A new report that measures the effectiveness of public schools in some of the nation’s largest metro areas ranks Raleigh near the bottom of the pile.

Published by the Fordham Institute, the report, “America’s Best and Worst Metro Areas for School Quality,” measured the effectiveness of school systems based on general academic growth, academic growth for traditionally disadvantaged students, improvement in achievement in recent years, and high-school graduation rates.

North Carolina’s capital city ranked poorly on three out of the four criteria, with the region’s high-school graduation rate being the only metric that scored slightly higher.

“What’s most interesting about Raleigh is that it has such high levels of average academic achievement but performs so poorly on our rankings,” said Adam Tyner, associate director of the research at the Fordham Institute. “This indicates that students in Raleigh are, on average, starting off at a high level but making relatively little progress from year-to-year, especially compared to places with similar demographics.”

Topping the list are the metros of Miami, Memphis, McAllen, Tx., Atlanta, and Indianapolis. Bottoming out the list, in addition to Raleigh, are metros like the San Francisco and Washington, D.C., areas.

The Fordham report used a unique arrangement of data points heavily weighted toward student progress. It put less emphasis on SAT scores or graduation rates since those tend to be more related to demographic makeup rather than the true effectiveness of how well schools teach students.

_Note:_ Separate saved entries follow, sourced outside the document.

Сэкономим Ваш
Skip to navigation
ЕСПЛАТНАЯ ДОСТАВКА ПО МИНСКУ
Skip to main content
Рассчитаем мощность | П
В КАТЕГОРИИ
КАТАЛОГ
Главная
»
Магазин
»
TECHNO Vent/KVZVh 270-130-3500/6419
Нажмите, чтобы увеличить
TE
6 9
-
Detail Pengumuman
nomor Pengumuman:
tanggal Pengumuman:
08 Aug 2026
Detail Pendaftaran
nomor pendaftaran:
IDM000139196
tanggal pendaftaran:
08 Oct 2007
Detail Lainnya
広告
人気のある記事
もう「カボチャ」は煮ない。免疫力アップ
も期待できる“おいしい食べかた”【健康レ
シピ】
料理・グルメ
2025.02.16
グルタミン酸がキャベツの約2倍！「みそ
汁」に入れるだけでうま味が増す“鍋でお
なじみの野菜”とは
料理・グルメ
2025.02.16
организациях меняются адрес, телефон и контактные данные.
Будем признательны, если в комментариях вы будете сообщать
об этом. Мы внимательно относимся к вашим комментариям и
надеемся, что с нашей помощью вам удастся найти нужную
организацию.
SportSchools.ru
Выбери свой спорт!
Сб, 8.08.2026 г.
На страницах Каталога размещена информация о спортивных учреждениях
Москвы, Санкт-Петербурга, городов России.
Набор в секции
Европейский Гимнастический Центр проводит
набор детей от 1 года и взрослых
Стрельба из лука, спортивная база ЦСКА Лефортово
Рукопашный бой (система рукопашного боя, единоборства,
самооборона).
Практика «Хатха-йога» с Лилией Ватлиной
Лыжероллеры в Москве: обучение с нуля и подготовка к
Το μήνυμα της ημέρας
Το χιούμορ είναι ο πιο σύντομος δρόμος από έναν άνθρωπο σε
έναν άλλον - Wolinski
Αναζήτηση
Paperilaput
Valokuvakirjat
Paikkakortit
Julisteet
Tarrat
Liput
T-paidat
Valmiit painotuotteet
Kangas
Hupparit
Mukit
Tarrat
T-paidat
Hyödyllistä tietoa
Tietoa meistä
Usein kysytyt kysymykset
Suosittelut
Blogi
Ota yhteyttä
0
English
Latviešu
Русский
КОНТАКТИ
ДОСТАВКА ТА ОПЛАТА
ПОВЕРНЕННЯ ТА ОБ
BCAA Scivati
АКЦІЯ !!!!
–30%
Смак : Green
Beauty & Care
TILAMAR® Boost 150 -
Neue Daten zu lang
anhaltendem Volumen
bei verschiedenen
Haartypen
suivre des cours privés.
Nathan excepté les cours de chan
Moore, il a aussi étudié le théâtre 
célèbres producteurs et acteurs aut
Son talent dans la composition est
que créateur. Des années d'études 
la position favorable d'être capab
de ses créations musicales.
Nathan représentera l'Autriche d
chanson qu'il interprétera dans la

This project uses two principal data sources covering public school students, including those who attend charter schools: the Stanford Education Data Archive (SEDA) version 4.0 and the Adjusted Cohort Graduation Rate data from the U.S. Department of Education’s EdFacts data collection.

What can policymakers do in response? “First, dig into the data,” advised the report’s authors. “Understand which individual school districts are dragging down the ratings and which are doing relatively well. Then, study the high achievers and figure out what they are doing—or really, were doing, pre-pandemic—that might be emulated.”

“We simply don’t know why the schools of certain metro areas are so much more effective than those of other regions. Our fervent hope is that scholars will use these tools to try to answer that question, as best they can,” the authors wrote.